To-do item: Output the data in full. Keep every word exact and exclude the pictures.
[Opening Material for the task section]
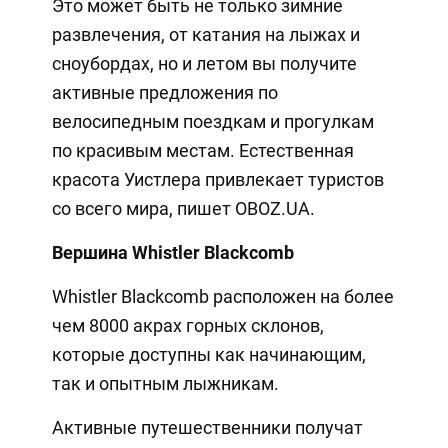
Это может быть не только зимние
развлечения, от катания на лыжах и
сноубордах, но и летом вы получите
активные предложения по
велосипедным поездкам и прогулкам
по красивым местам. Естественная
красота Уистлера привлекает туристов
со всего мира, пишет OBOZ.UA.
Вершина Whistler Blackcomb
Whistler Blackcomb расположен на более
чем 8000 акрах горных склонов,
которые доступны как начинающим,
так и опытным лыжникам.
Активные путешественники получат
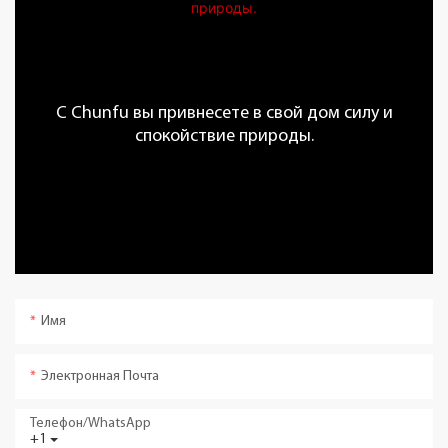
С Chunfu вы привнесете в свой дом силу и
спокойствие природы.
Имя
Электронная Почта
Телефон/WhatsApp
+1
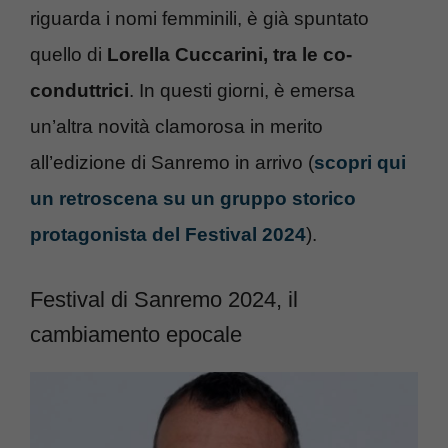
riguarda i nomi femminili, è già spuntato
quello di
Lorella Cuccarini, tra le co-
conduttrici
. In questi giorni, è emersa
un’altra novità clamorosa in merito
all’edizione di Sanremo in arrivo (
scopri qui
un retroscena su un gruppo storico
protagonista del Festival 2024
).
Festival di Sanremo 2024, il
cambiamento epocale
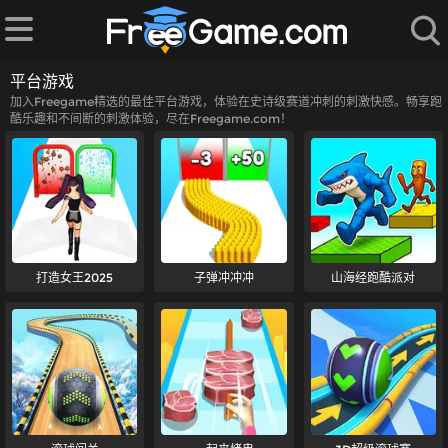
平台游戏
加入Freegame精选的最佳平台游戏，体验在史诗级赛道冲刺的刺激快感。畅享跑
酷乐趣和不间断的刺激体验，尽在Freegame.com！
打造女王2025
子弹冲冲冲
山海经跑酷派对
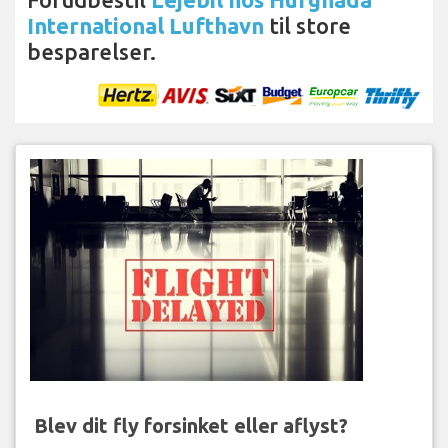
International Lufthavn
til store
besparelser.
Blev dit fly forsinket eller aflyst?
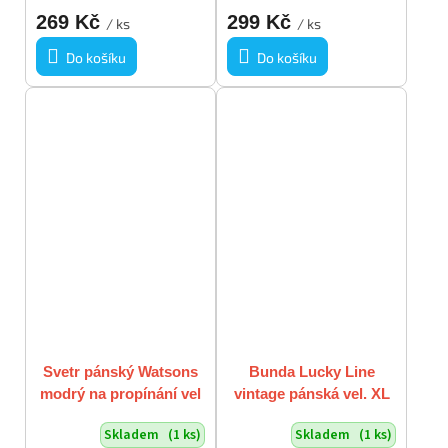
269 Kč
299 Kč
/ ks
/ ks
Do košíku
Do košíku
Svetr pánský Watsons
Bunda Lucky Line
modrý na propínání vel
vintage pánská vel. XL
56/XL 100% bavlna
Skladem
(1 ks)
Skladem
(1 ks)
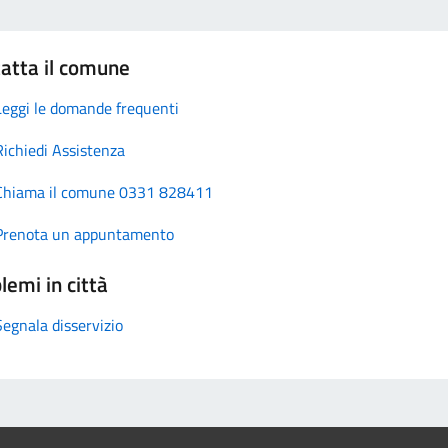
atta il comune
Leggi le domande frequenti
Richiedi Assistenza
Chiama il comune 0331 828411
Prenota un appuntamento
lemi in città
Segnala disservizio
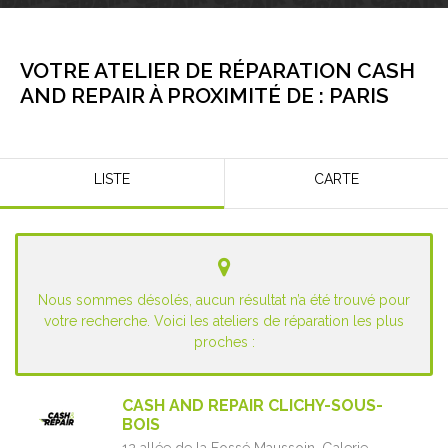
VOTRE ATELIER DE RÉPARATION CASH
AND REPAIR À PROXIMITÉ DE :
PARIS
LISTE
CARTE
Nous sommes désolés, aucun résultat n’a été trouvé pour
votre recherche. Voici les ateliers de réparation les plus
proches :
CASH AND REPAIR CLICHY-SOUS-
BOIS
12 allée de la Fossé Maussoin,
Galerie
[Closing Material for the task section]
Answer area:
Это может быть не только зимние
развлечения, от катания на лыжах и
сноубордах, но и летом вы получите
активные предложения по
велосипедным поездкам и прогулкам
по красивым местам. Естественная
красота Уистлера привлекает туристов
со всего мира, пишет OBOZ.UA.
Вершина Whistler Blackcomb
Whistler Blackcomb расположен на более
чем 8000 акрах горных склонов,
которые доступны как начинающим,
так и опытным лыжникам.
Активные путешественники получат
С Chunfu вы привнесете в свой дом силу и
спокойствие природы.
Имя
Электронная Почта
Телефон/WhatsApp
+1
riguarda i nomi femminili, è già spuntato
quello di
Lorella Cuccarini, tra le co-
conduttrici
. In questi giorni, è emersa
un’altra novità clamorosa in merito
all’edizione di Sanremo in arrivo (
scopri qui
un retroscena su un gruppo storico
protagonista del Festival 2024
).
Festival di Sanremo 2024, il
cambiamento epocale
平台游戏
加入Freegame精选的最佳平台游戏，体验在史诗级赛道冲刺的刺激快感。畅享跑
酷乐趣和不间断的刺激体验，尽在Freegame.com！
打造女王2025
子弹冲冲冲
山海经跑酷派对
International Lufthavn
til store
besparelser.
Blev dit fly forsinket eller aflyst?
269 Kč
299 Kč
/ ks
/ ks
Do košíku
Do košíku
Svetr pánský Watsons
Bunda Lucky Line
modrý na propínání vel
vintage pánská vel. XL
56/XL 100% bavlna
Skladem
(1 ks)
Skladem
(1 ks)
atta il comune
Leggi le domande frequenti
Richiedi Assistenza
Chiama il comune 0331 828411
Prenota un appuntamento
lemi in città
Segnala disservizio
VOTRE ATELIER DE RÉPARATION CASH
AND REPAIR À PROXIMITÉ DE :
PARIS
LISTE
CARTE
Nous sommes désolés, aucun résultat n’a été trouvé pour
votre recherche. Voici les ateliers de réparation les plus
proches :
CASH AND REPAIR CLICHY-SOUS-
BOIS
12 allée de la Fossé Maussoin,
Galerie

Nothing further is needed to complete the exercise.